— begin Dataset extract —
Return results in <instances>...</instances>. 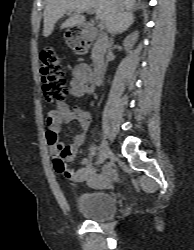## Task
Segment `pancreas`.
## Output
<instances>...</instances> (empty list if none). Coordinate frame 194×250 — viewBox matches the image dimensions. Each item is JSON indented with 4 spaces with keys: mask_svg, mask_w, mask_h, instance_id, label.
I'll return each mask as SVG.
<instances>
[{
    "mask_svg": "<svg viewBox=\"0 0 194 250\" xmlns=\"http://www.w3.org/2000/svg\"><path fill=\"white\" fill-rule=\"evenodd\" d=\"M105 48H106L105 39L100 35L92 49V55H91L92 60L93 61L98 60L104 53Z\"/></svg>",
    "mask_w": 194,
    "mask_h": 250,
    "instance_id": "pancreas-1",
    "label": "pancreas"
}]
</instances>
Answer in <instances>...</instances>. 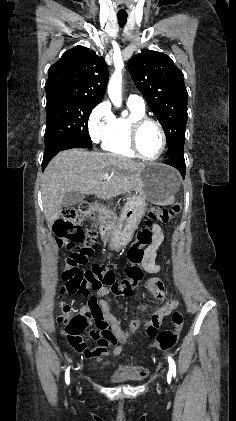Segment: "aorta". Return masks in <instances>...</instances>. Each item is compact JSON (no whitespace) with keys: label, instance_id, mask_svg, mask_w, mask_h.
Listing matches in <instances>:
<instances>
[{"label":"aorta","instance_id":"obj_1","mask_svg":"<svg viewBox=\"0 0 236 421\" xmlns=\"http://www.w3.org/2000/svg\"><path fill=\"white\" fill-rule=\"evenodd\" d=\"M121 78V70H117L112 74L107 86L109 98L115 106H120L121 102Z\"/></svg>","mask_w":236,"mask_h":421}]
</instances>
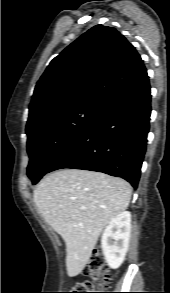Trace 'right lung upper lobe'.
— end Dataset extract —
**What needs to be done**: Report each line in the entries above that contains the string "matches", copying every such line in full.

**Correct result**:
<instances>...</instances> (empty list if none). Coordinate frame 194×250 — viewBox matches the image dimensions. Each item is JSON indented with 4 spaces with keys: mask_svg, mask_w, mask_h, instance_id, label.
Listing matches in <instances>:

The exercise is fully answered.